Danger: Not only will this kill you, it will hurt the whole time you're dying
Is this sign about electricity or gluten-free bread?

Look, nobody *likes* gluten-free food. It’s a necessary evil for some, and there’s a whole conversation about how many people actually need to be eating it. Which I am absolutely swerving here today! Instead, today I’m going to tell you about the scientists who were so desperate to create edible gluten-free baked goods that they electrocuted their dough like it was Frankenstein’s monster.
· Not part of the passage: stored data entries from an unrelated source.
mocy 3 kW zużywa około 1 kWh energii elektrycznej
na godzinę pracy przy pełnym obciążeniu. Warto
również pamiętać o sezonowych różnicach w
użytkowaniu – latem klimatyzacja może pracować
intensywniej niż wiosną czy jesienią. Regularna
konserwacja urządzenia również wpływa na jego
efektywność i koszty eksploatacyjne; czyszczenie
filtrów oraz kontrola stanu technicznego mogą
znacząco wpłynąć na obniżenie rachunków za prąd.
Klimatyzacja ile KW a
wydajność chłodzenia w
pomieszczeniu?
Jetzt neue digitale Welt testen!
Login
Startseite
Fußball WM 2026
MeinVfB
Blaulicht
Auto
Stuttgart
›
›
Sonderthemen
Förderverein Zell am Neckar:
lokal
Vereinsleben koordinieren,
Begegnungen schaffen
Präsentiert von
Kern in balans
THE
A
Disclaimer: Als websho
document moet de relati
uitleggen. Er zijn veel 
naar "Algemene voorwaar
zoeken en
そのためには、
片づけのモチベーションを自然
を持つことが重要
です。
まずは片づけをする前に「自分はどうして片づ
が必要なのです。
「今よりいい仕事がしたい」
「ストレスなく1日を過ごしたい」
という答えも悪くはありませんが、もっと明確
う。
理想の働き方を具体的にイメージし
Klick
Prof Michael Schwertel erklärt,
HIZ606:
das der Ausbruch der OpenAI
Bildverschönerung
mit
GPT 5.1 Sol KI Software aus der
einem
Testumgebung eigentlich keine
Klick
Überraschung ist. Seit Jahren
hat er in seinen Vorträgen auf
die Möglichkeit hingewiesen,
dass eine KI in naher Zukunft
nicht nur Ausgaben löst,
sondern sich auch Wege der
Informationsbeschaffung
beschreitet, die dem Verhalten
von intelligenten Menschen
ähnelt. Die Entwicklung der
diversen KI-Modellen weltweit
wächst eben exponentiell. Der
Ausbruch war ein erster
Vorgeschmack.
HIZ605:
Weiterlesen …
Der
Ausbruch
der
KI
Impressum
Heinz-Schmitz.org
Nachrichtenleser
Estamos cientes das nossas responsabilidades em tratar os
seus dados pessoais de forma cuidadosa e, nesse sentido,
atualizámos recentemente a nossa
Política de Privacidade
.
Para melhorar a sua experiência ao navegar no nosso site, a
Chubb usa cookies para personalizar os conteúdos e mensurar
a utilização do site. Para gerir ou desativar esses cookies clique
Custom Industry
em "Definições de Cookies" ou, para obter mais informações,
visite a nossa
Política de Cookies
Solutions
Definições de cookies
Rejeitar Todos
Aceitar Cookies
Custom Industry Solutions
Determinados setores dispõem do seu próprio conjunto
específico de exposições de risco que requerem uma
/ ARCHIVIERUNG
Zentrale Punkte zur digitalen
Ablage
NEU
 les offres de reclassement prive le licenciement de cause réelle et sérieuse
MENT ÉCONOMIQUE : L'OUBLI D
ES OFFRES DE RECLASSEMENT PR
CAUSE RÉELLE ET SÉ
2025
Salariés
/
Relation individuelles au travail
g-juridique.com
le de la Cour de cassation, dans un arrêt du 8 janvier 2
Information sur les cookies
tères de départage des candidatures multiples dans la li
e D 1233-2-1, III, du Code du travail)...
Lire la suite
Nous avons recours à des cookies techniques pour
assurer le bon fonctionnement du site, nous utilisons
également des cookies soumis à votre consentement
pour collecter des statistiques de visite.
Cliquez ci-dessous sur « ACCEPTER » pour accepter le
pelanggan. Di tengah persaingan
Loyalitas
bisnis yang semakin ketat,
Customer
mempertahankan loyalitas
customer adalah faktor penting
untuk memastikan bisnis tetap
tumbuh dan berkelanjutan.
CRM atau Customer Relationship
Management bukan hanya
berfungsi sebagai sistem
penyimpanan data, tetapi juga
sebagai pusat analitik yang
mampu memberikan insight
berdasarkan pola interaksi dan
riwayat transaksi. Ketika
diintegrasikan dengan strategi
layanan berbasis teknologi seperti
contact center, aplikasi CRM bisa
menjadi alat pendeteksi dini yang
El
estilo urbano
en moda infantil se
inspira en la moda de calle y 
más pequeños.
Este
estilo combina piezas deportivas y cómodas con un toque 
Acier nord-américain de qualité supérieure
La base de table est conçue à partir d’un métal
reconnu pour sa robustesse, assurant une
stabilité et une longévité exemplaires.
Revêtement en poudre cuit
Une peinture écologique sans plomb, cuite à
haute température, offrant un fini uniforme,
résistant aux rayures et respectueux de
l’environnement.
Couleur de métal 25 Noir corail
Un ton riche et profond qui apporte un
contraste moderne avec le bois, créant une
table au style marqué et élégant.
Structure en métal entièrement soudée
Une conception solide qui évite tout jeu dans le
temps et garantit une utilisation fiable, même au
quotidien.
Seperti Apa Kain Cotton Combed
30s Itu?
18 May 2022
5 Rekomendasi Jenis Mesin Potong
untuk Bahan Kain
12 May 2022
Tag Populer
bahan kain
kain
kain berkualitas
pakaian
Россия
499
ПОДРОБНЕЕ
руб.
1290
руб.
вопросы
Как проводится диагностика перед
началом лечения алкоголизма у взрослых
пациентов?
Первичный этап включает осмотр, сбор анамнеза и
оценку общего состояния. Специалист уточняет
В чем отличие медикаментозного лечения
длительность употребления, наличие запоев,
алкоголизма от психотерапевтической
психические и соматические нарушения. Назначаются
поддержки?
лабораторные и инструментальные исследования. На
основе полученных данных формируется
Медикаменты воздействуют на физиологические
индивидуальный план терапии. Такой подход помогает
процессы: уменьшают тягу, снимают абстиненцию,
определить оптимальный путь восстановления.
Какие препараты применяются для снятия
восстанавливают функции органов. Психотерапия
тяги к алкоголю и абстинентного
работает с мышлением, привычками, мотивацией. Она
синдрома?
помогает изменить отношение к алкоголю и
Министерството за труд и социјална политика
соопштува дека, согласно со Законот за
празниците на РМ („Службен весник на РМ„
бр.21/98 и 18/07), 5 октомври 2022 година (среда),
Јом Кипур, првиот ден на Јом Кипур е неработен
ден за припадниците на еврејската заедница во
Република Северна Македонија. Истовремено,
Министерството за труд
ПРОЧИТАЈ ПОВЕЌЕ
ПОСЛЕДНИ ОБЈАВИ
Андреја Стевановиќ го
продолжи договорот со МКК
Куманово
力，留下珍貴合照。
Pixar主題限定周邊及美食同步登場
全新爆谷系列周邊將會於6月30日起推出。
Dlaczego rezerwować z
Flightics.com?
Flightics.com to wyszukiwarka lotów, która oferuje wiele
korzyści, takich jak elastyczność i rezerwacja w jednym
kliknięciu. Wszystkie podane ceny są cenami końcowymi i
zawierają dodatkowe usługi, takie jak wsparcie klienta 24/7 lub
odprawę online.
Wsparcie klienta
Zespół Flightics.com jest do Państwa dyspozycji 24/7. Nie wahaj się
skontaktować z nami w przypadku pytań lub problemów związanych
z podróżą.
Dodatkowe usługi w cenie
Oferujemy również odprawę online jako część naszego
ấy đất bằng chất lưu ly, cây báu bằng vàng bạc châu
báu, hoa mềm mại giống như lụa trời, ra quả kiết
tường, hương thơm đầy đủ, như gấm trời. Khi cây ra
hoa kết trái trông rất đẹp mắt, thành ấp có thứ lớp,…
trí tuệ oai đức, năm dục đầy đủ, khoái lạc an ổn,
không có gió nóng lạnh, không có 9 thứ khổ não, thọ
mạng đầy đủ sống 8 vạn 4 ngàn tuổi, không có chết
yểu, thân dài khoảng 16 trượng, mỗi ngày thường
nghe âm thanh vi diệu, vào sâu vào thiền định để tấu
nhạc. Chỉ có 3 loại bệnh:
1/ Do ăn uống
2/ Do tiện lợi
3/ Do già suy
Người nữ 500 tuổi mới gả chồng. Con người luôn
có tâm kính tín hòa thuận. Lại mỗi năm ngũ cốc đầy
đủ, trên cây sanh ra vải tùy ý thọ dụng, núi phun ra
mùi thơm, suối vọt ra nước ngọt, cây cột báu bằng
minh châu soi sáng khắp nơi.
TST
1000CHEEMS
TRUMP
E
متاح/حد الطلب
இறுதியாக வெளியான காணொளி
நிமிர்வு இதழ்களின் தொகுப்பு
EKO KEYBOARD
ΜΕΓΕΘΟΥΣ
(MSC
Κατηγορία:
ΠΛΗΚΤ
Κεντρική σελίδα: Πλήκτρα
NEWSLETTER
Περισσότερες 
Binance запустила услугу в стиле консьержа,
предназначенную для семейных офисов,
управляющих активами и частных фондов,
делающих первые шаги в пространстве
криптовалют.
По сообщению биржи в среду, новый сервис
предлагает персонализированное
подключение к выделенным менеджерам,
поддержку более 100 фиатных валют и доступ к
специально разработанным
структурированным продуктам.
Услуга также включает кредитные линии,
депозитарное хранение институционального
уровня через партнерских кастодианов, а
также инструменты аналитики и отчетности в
Bread is apparently the most difficult food to make without gluten. You may have had experiences with GF breadstuffs, but if not, let the people of LWON tell you. “I have eaten gluten-free muffins twice,” says Ann. “The first time because they had stuff in them that I liked, the second time because I couldn’t believe they would be that bad. But they were. They really are not food, they are muffin-shaped despair.” Okay so muffins are out, but what about bread? “I don’t have the emotional bandwidth to try any other gluten free food.”

“I have tried gluten-free bread,” volunteers Jennifer. “No taste, texture all wrong, sand and rubble wrapped in a hand towel, nothing really good about it.”

“Gluten-free bread is super good in relation to eating cardboard,” says Erik, a self-described “glutard” (their word, not mine). “But it’s not so good when compared to actual bread.” This may explain why, he says, “we glutards swap our favorite bread brands like rare baseball cards. Because deep down we are all under the delusion that we might find one that doesn’t suck.”